Many hedge funds lost money in the third quarter, as low crude prices, a weak economic environment in China, and uncertainty regarding the Fed’s move to raise interest rates sent the major indices into correction territory. Nevertheless, smart money investors decided to stick to their top picks, betting that these companies’ strong fundamentals will help them quickly regain any lost ground. At Insider Monkey we follow more than 700 hedge funds and other institutional investors. As all of them have filed their 13F’s for the end of the third quarter, we have analyzed their equity portfolios and compiled the list of the most popular stocks among these funds. In this article, we are going to take a look at the five companies that head the list.

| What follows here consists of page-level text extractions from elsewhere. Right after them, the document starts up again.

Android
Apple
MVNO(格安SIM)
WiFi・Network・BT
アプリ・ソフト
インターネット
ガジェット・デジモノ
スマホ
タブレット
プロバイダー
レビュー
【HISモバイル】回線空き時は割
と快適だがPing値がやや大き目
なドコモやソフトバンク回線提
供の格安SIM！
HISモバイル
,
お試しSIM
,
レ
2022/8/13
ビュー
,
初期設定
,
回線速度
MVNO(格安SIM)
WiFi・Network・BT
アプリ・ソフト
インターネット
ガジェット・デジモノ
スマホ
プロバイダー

When you’re done reading this list, be sure to check out part II, where we analyze their 6th-to-10th ranked stock picks.
We believe that the smart money sentiment represents an important metric while assessing the long-term potential of a stock. Hedge funds and other large money managers spend a lot of resources and conduct a very detailed analysis while choosing their next pick. They often focus on long-term gains, which makes them the perfect investors to emulate. Our strategy involves the most popular small-cap stocks among the funds from our database and it has returned 102% since August 2012, versus a 49% gain for the S&P 500 ETF (SPY) (see more details here).

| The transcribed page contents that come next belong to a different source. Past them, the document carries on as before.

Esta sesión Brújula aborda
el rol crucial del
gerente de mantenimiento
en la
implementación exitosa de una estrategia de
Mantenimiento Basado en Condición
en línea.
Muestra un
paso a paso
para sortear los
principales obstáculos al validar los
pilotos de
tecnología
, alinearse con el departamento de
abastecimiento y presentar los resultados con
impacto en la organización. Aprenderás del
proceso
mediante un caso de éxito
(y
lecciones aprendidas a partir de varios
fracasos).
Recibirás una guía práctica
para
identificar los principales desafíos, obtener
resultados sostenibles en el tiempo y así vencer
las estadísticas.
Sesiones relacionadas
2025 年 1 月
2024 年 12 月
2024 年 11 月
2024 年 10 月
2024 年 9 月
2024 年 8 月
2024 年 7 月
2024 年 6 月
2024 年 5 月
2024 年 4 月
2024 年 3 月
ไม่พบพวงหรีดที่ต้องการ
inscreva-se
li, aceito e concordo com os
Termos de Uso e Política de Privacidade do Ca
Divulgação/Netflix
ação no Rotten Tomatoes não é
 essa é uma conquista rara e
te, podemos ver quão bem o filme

The first two spots on our list of the most popular stocks are still represented by Allergan PLC (NYSE:AGN) and Apple Inc. (NASDAQ:AAPL). Both stocks fell by around 11% in the third quarter, but investors stuck to their holdings in Allergan, which had 151 funds holding its shares at the end of September, unchanged compared to the end of the previous quarter. On the other hand, Apple was less lucky, so to say, as the number of funds bullish on the company slid to 133 from 144 between July and September.

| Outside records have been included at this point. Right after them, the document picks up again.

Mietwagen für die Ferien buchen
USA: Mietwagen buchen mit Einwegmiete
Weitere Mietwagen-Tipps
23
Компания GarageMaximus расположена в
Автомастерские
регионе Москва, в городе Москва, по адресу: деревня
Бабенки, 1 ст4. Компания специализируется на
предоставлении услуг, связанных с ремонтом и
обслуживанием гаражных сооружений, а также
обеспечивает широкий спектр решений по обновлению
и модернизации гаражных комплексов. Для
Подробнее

One of the reasons that drove the hedge fund sentiment towards Allergan is the fact that the stock’s decline in the third quarter was mainly caused by the overall drop of the market, rather than any particular developments in the company’s business. Allergan PLC (NYSE:AGN) announced the sale of its generics business to Teva Pharmaceutical Industries Ltd (ADR) (NYSE:TEVA) in July, but smart money sees the transaction as a positive for Allergan, which should be able to focus on branded drugs with higher margins. And with the drop across the pharma industry, it should also be able to expand its portfolio at lower costs. Overall, the funds that were long Allergan PLC (NYSE:AGN) amassed $20.47 billion worth of stock at the end of September, compared to $20.73 billion a quarter earlier, which suggests that most investors profited from the decline to raise their exposure to the company. A more detailed look at the funds’ 13F filings supports this idea. The funds managed by Andreas Halvorsen, John Paulson, and Daniel Och are among the top shareholders of Allergan, and all three of them increased their stakes in the third quarter.
On the other hand, Apple Inc. (NASDAQ:AAPL) has been the target of concerns regarding its dependency on the iPhone and the economic situation in China made some investors question its sales in the region. However, Apple’s latest financial results disproved those concerns. Still, the investors from our database that disclosed long positions in Apple Inc. (NASDAQ:AAPL) in their latest 13F’s held $17.41 billion worth of stock, significantly down from the $21.27 billion worth of shares that the 144 funds long Apple at the end of June had amassed. Carl Icahn still remains one of Apple’s biggest fans, holding 52.76 million shares as of September 30.